WordFence experts have discovered three dangerous RCE vulnerabilities in the popular PHP Everywhere plugin, which is used by 30,000 WordPress sites. All bugs were rated 9.9 out of 10 on the CVSS vulnerability rating scale and can be used to remotely execute arbitrary code.
As the name suggests, PHP Everywhere makes it easy for WordPress site administrators to inject PHP code into any page, sidebar, post, or any Gutenberg block.
Problems found by experts can be exploited by both contributors and simple subscribers, and bugs are dangerous for all versions of WordPress from 2.0.3 and below.
The first vulnerability is identified as CVE-2022-24663 and is related to the fact that WordPress allows authenticated users to use shortcodes using AJAX parse-media-shortcode. That is, if the user is logged in (even if he has low privileges as a regular subscriber), the request sent by him with the shortcode parameter can be used to execute arbitrary PHP code, which can eventually lead to a full resource grab.
The second issue, CVE-2022-24664, is related to how PHP Everywhere manages metaboxes and allows any user with the edit_posts ability to use these functions.
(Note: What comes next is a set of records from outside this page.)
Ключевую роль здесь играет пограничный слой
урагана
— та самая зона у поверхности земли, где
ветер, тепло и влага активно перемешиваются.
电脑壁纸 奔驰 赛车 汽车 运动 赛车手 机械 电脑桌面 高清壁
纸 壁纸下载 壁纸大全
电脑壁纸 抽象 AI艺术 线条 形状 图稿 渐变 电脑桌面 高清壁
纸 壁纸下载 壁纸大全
“Untrusted contributor-level users can use the PHP Everywhere metabox to execute arbitrary code on the site by creating a post, adding PHP code to the PHP Everywhere metabox, and then previewing that post,” experts say. “While this vulnerability has the same CVSS score as the shortcode vulnerability, it is less severe because it requires contributor privileges.”
The third vulnerability has received the identifier CVE-2022-24665 and consists in the fact that users with edit_posts rights can use Gutenberg blocks in PHP Everywhere. That is, an attacker gets the opportunity to interfere with the operation of the site and execute arbitrary code. This functionality can be restricted with the admin-only option, although versions prior to 2.0.3 do not have this implemented by default.
The developer of PHP Everywhere released a patched version of the plugin back on January 10, 2022, giving it the number 3.0.0. Unfortunately, according to official statisticsso far only about 15,000 out of 30,000 sites have updated the plugin to a secure version.